Part of this learning, is also the unlearning of an attachment to optimizing well-defined rewards that I am so accustomed to. In school, we optimize what we do to get the highest grades. In video games, we optimize to beat other players. With such clear definitions of right and wrong, both of these systems also make it clear that there are winning and losing strategies. But the strategies that may have worked here don’t work in more nuanced situations. This “optimal mindset” is pervasive in my life in many other areas of life post-graduation, but don’t mesh well with the overwhelming amount of nuance that life blasts you with after a typical schooling system.

(Aside: This may seem directly contradictory to another post I made (ahem) but i guess this is just another type of strategy.)

Work

There’s a plethora of nuance that goes into work performance, and cannot be so easily judged and scored. Typically with hard-to-quantify roles, when people try to reach for some indicator that’s familiar to what their used to, people tend to reach towards job title and compensation. Both of these things are quantifiable and the most correlated to performance, just like school!

The issue with looking trying to play “optimally” is that eventually (depending on the your tolerance) you’ll get frustrated with how complicated this system is to game. Consider that this “game” is presented to you, but you might not want to “all-in” on the reward, and rather find some balance to get what you want out of the game. For example, taking a pay cut to perserve a level of mental health/work life balance that is conducive to your long term goals outside of work.

Hobbies

The grindset (grinding mindset) has been about capitalizing on your side hustles and whatnot to optimize for either money or at least outside perception. This capitlistic mindset, on the surface level affected what I do. I build out projects to develop a portfolio, I keep up my social media presence to stay relevant, I practice music to sound good at performances, I play video games to gain social capital, etc.
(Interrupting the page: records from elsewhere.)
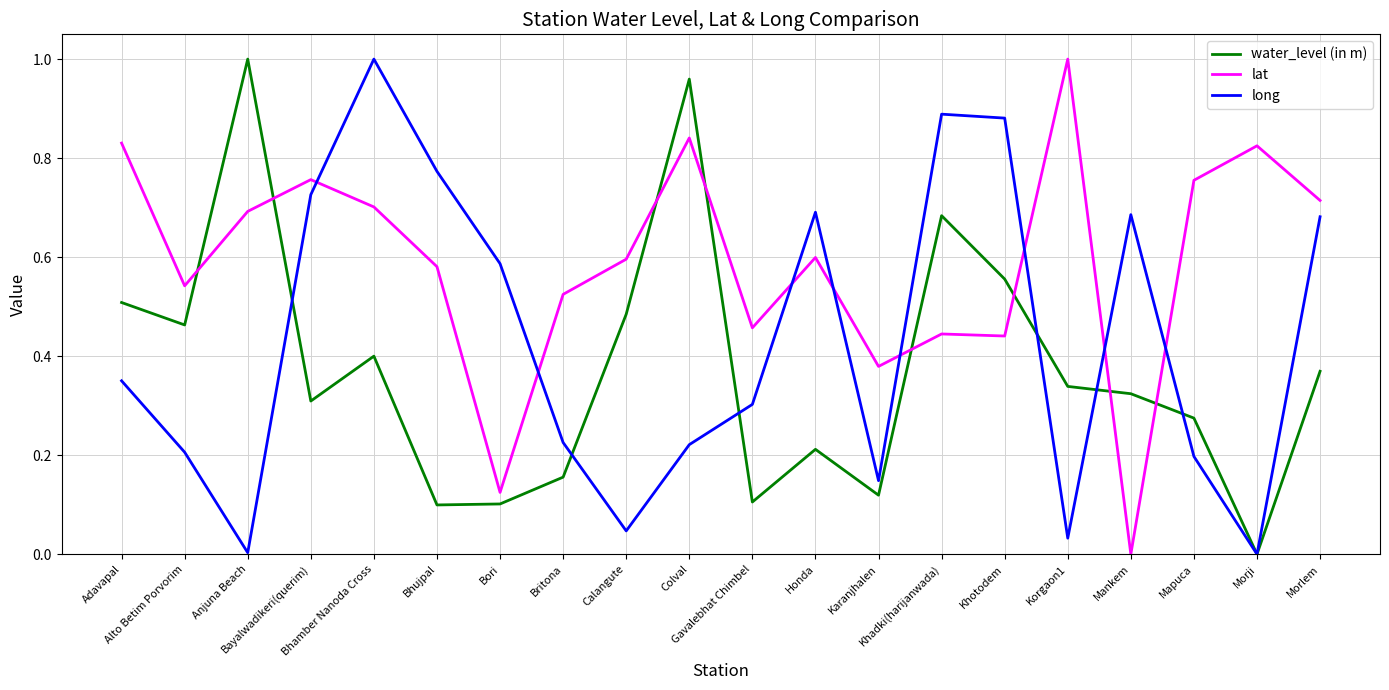

Where is the first local maximum for water_level (in m)?

Anjuna Beach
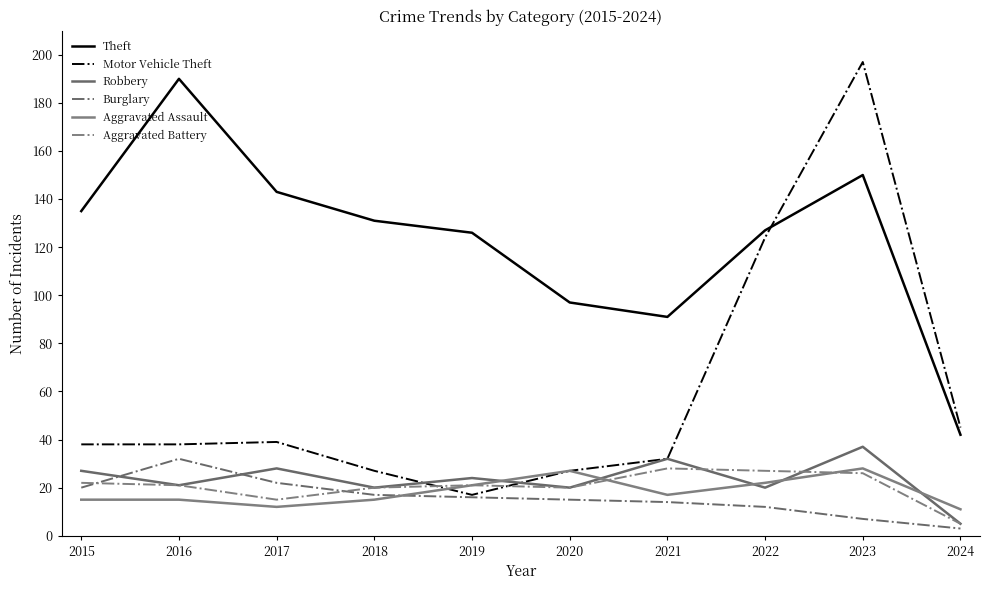

Reading right to left, list all the values displayed in this chart.

Theft: 42	150	127	91	97	126	131	143	190	135
Motor Vehicle Theft: 45	197	124	32	27	17	27	39	38	38
Robbery: 5	37	20	32	20	24	20	28	21	27
Burglary: 3	7	12	14	15	16	17	22	32	20
Aggravated Assault: 11	28	22	17	27	21	15	12	15	15
Aggravated Battery: 5	26	27	28	20	21	20	15	21	22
These activities and the reasons why I was doing them wasn’t too hard to critique and eventually shed off.

But more deeper than that is now I feel like I can’t do anything for purely my enjoyment. It’s a deep seeded need to be recognized and praised for what I’m doing. And to do that, I need to go really really deep and become some professional do-er, whatever it is. Gamer, streamer, tweeter, blogger, coder, photographer, whatever. So I get tricked into “You need to go ALL-IN here, or else you’ll be no one”. (Some dark-side demon shit goin on here).

My knee-jerk reaction is to be frustrated at myself – Why would I need external validation? I thought I moved past that! But maybe this is a human need, and sharing things with people in a social setting is what I need to do. Being angry at why I want something isn’t setting me up for success here.

Perfection

(Oh lawd here he goes again) I guess we can alternatively title this post “Unlearning the Need to be Optimal” and tie many things back to the previous post. I guess I’m just saying the same thing. THat would be boring though.

Systems Served to You Don’t Have to be Accepted

School and video games present you with the reward system to incentivize behaviour. Many other things try to get you to do something by giving you a reward you might like, such as social media posting can reward you with metrics (likes, followers). They either want you to get addicted (lower your standards of rewards to the ones they so easily provide) or place real value in these fake rewards. Just cause it’s in front of you, doesn’t mean you have to accept. We must critically think – does the reward serve me? Or am I just playing cause it’s convenient? And the reward is “just rewarding enough” for me to play?

The dark truth about these systems is that they’re gamed and optimized, just like school/games. And when others get ahead, our human instinct of FOMO kicks in, and makes you feel like you have to participate. It’s pretty sadistic to prey on human flaws.


God damn it I actually set out to write up a post about this bomb ass pad thai I made, but ended up writing about this. I guess it was on my mind.